F-35 Nears Production, but It’s Still Having Trouble Booting Up
Policy + Politics

F-35 Nears Production, but It’s Still Having Trouble Booting Up

REUTERS/Michael D. Jackson/F-35 Integrated Test Force/Handout

Production for the F-35 Joint Strike Fighter could be up and running in 2019 -- for real this time.

Defense One reports that almost all of the pieces are in place at the Lockheed Martin factory that will take the lead role in building the next-generation fighter jet. The plane was supposed to be in full production by now – the original plan called for production to start in 2012 -- but is years behind schedule due to an expensive parade of developmental and technological setbacks.

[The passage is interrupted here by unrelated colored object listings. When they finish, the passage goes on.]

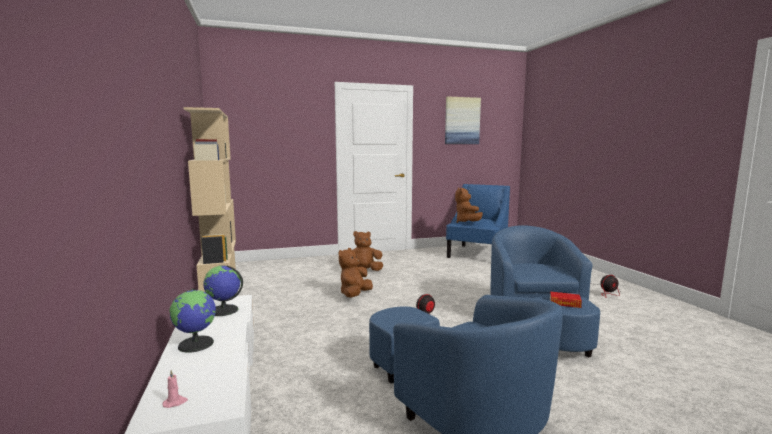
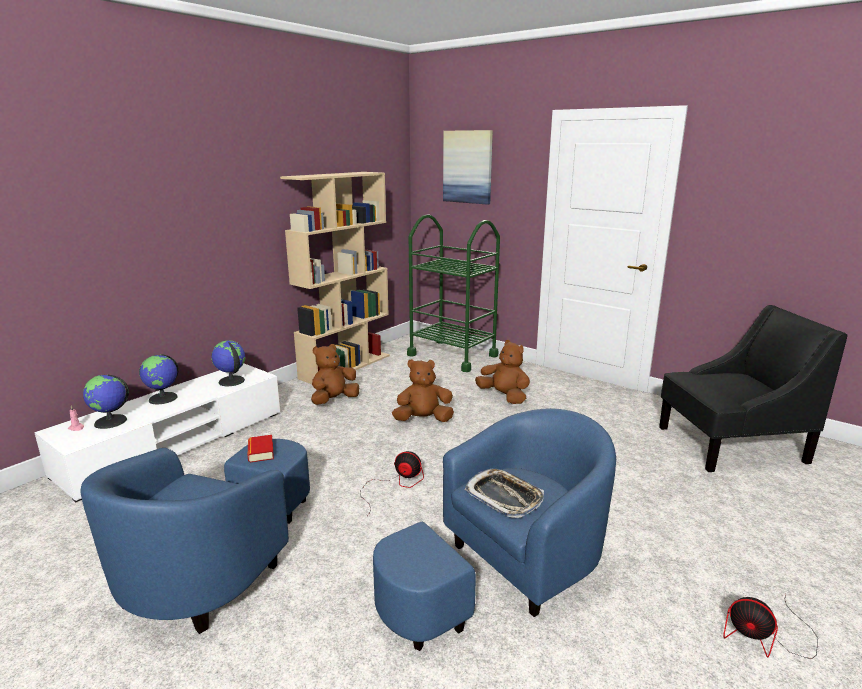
camera: 55 degrees right, 10 degrees up
picture [445,96,481,144] -> picture moved to [443,130,493,205]
blue armchair [446,184,510,258] -> black armchair [659,305,847,472]
brown plush toy [455,188,483,223] -> brown plush toy moved to [311,344,359,405]
book [550,291,582,308] -> book moved to [248,435,274,462]
none -> globe [83,375,129,429]
none -> green cart [407,214,500,372]
none -> tray [465,468,544,518]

Related: The F-35’s Billion-Dollar Brain Fails an IQ Test

By 2019 the factory in Texas should be producing 17 Joint Strike Fighters a month, quadruple the present rate. By comparison, the defense giant will turn out 53 warplanes in 2016 at two separate locations.

To date, the F-35 has cost taxpayers close to $400 billion, making it the most expensive weapons program in U.S. history. If the high-tech assembly line runs as planned, it could reduce overall production costs, bringing the price tag of each aircraft down from around $100 million to roughly $80 million.

Of course that assumes that everything with the F-35 program goes according to plan, which it rarely does.

For instance, pilots currently testing the aircraft at Edwards Air Force Base are having trouble booting up their jets about once out of every three flights, according to Defense News, making it clear that there are still serious problems with the F-35’s advanced software.

A Government Accountability Office report released last month raised new concerns about the jet's $16.7 billion Autonomic Logistics Information System (ALIS), the digital brain that enables the fifth-generation warplane to operate.

And while the jet’s roughly $400,000 pilot helmet recently enjoyed its first flight test, the equipment, like the F-35 itself, has been mired in developmental issues that are by no means settled.

Related: Why the F-35 May Not Be Combat-Ready Until 2022

The Defense Department plans for a total fleet of 2,457 F-35s for the Army, Navy and Marines, though some critics have questioned the need for such a large number. The New York Times  editorial board recently argued that the Pentagon “can do with far fewer” than the number of aircraft the agency intends to buy.

The Marine Corps declared its version of the jet, the F-35B, ready for initial operations last year. The Air Force is expected to follow suit with the F-35A variant later this year and the Navy with the F-35C in 2018 or 2019.